I’m grateful for all of you, though. I know you try to protect me when people online spew the awful things they have to say about me. I appreciate you more than you know. I never had someone to defend me growing up, so to have that now, well, it’s irreplaceable. I couldn’t get through all this without you.


I’ve made this post private so not everyone can see it, and I would appreciate you all keeping this one between us. I’ve been feeling very raw emotionally lately, and I worry that the way I blog sometimes, which is really a stream-of-consciousness thing, is going to be misconstrued by the media. I want to keep being honest and write my truth here, on my own website, but lately it feels like everyone just wants to tear me apart.


And things are just so… complicated. No one ever prepared me for this growing up. That the world wouldn’t always be black and white. That there would be nuance, and shades of Gray. That we all make choices sometimes that maybe aren’t the best decisions, but that’s just a part of growing up.


Sometimes I wish I could go back to a few years ago and change everything. Tell young Yulia to make different choices. To get over herself and make the first move. Maybe things could have been different. 


But then I’m reminded, as I am right now, that this is the life I’m living, and I have to make it work, even if it’s messy and complicated and not something I can really talk about with anyone. Not Ziggy. Not even Lucy.


The music gets me through, though. It always has, and I hope it always will. Like Postcards from Italy by Beirut, which is such an achingly beautiful song with more instruments than I can even pick out by ear. 


And I will love to see that day

That day is mine

When she will marry me outside with the willow trees

And play the songs we made

They made me so

And I would love to see that day

Her day was mine


Like waking up in the morning and putting on this song while I make coffee. Dancing to the accordion and the cymbals and the trumpets. The sun shining in on me. It couldn’t be all bad, right?
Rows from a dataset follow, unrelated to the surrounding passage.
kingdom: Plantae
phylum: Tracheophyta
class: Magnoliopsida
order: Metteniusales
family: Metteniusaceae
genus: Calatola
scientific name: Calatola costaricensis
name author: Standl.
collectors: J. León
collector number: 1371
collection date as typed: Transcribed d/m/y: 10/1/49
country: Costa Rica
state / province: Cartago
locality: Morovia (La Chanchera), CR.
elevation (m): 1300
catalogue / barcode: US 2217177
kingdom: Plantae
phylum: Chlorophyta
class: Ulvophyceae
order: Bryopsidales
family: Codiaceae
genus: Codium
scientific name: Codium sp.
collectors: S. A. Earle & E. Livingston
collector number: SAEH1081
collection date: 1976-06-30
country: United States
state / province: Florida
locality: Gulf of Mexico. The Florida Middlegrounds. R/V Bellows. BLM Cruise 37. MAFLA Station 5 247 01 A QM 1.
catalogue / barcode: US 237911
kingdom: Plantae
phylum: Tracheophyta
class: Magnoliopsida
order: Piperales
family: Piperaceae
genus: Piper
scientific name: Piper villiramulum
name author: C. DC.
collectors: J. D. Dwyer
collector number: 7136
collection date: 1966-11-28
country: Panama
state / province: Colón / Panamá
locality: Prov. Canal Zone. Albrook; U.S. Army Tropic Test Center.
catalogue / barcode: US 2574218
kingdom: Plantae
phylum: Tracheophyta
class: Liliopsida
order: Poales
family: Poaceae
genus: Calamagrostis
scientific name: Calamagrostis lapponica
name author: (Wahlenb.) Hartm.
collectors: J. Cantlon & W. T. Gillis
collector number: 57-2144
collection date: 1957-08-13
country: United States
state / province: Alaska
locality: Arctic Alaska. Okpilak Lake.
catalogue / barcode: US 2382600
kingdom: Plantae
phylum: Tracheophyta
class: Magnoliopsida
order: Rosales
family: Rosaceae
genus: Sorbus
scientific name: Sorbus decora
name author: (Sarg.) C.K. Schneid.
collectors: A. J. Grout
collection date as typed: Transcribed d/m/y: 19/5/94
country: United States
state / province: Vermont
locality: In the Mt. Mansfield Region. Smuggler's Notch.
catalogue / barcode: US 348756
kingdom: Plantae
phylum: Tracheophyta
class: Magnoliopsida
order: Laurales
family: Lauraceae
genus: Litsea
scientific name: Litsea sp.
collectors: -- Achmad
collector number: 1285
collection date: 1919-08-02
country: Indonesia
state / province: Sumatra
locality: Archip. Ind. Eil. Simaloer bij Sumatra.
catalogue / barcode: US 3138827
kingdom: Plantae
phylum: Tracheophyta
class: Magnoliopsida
How I’ve been really feeling lately is exactly like Camera Obscura’s new song, Lloyd, I’m Ready to Be Heartbroken


Hey Lloyd, I'm ready to be heartbroken

'Cause I can't see further than my own nose at this moment


Maybe sometimes we need to be selfish. Maybe sometimes we’re allowed to not have foresight. To make choices that feel good in the short term, even if there will be consequences. We don’t always need to think about consequences. Sometimes we can throw ourselves into Lloyd, even if we know he’s going to break our heart.


Thanks for listening to me, as always. We’ll be back to our regularly scheduled programming soon, whatever that means.